Job:
A picture-free, exact reproduction of the listing that follows is required.

Data shown:
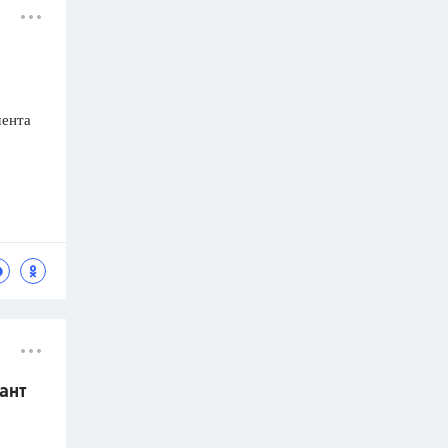
мента
ант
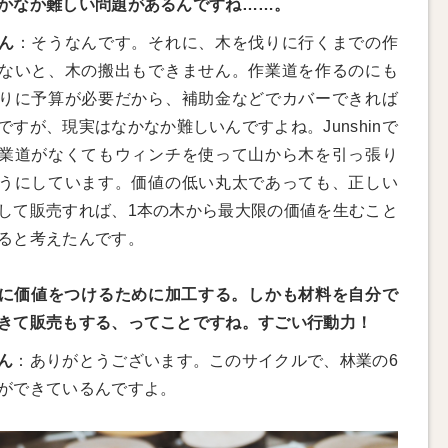
かなか難しい問題があるんですね……。
ん
：そうなんです。それに、木を伐りに行くまでの作
ないと、木の搬出もできません。作業道を作るのにも
りに予算が必要だから、補助金などでカバーできれば
ですが、現実はなかなか難しいんですよね。Junshinで
業道がなくてもウィンチを使って山から木を引っ張り
うにしています。価値の低い丸太であっても、正しい
して販売すれば、1本の木から最大限の価値を生むこと
ると考えたんです。
に価値をつけるために加工する。しかも材料を自分で
きて販売もする、ってことですね。すごい行動力！
ん
：ありがとうございます。このサイクルで、林業の6
ができているんですよ。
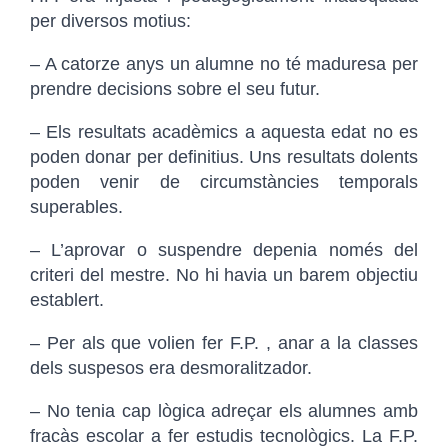
per diversos motius:
– A catorze anys un alumne no té maduresa per
prendre decisions sobre el seu futur.
– Els resultats acadèmics a aquesta edat no es
poden donar per definitius. Uns resultats dolents
poden venir de circumstàncies temporals
superables.
– L’aprovar o suspendre depenia només del
criteri del mestre. No hi havia un barem objectiu
establert.
– Per als que volien fer F.P. , anar a la classes
dels suspesos era desmoralitzador.
– No tenia cap lògica adreçar els alumnes amb
fracàs escolar a fer estudis tecnològics. La F.P.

Answer space:
мента
ант
かなか難しい問題があるんですね……。
ん
：そうなんです。それに、木を伐りに行くまでの作
ないと、木の搬出もできません。作業道を作るのにも
りに予算が必要だから、補助金などでカバーできれば
ですが、現実はなかなか難しいんですよね。Junshinで
業道がなくてもウィンチを使って山から木を引っ張り
うにしています。価値の低い丸太であっても、正しい
して販売すれば、1本の木から最大限の価値を生むこと
ると考えたんです。
に価値をつけるために加工する。しかも材料を自分で
きて販売もする、ってことですね。すごい行動力！
ん
：ありがとうございます。このサイクルで、林業の6
ができているんですよ。
per diversos motius:
– A catorze anys un alumne no té maduresa per
prendre decisions sobre el seu futur.
– Els resultats acadèmics a aquesta edat no es
poden donar per definitius. Uns resultats dolents
poden venir de circumstàncies temporals
superables.
– L’aprovar o suspendre depenia només del
criteri del mestre. No hi havia un barem objectiu
establert.
– Per als que volien fer F.P. , anar a la classes
dels suspesos era desmoralitzador.
– No tenia cap lògica adreçar els alumnes amb
fracàs escolar a fer estudis tecnològics. La F.P.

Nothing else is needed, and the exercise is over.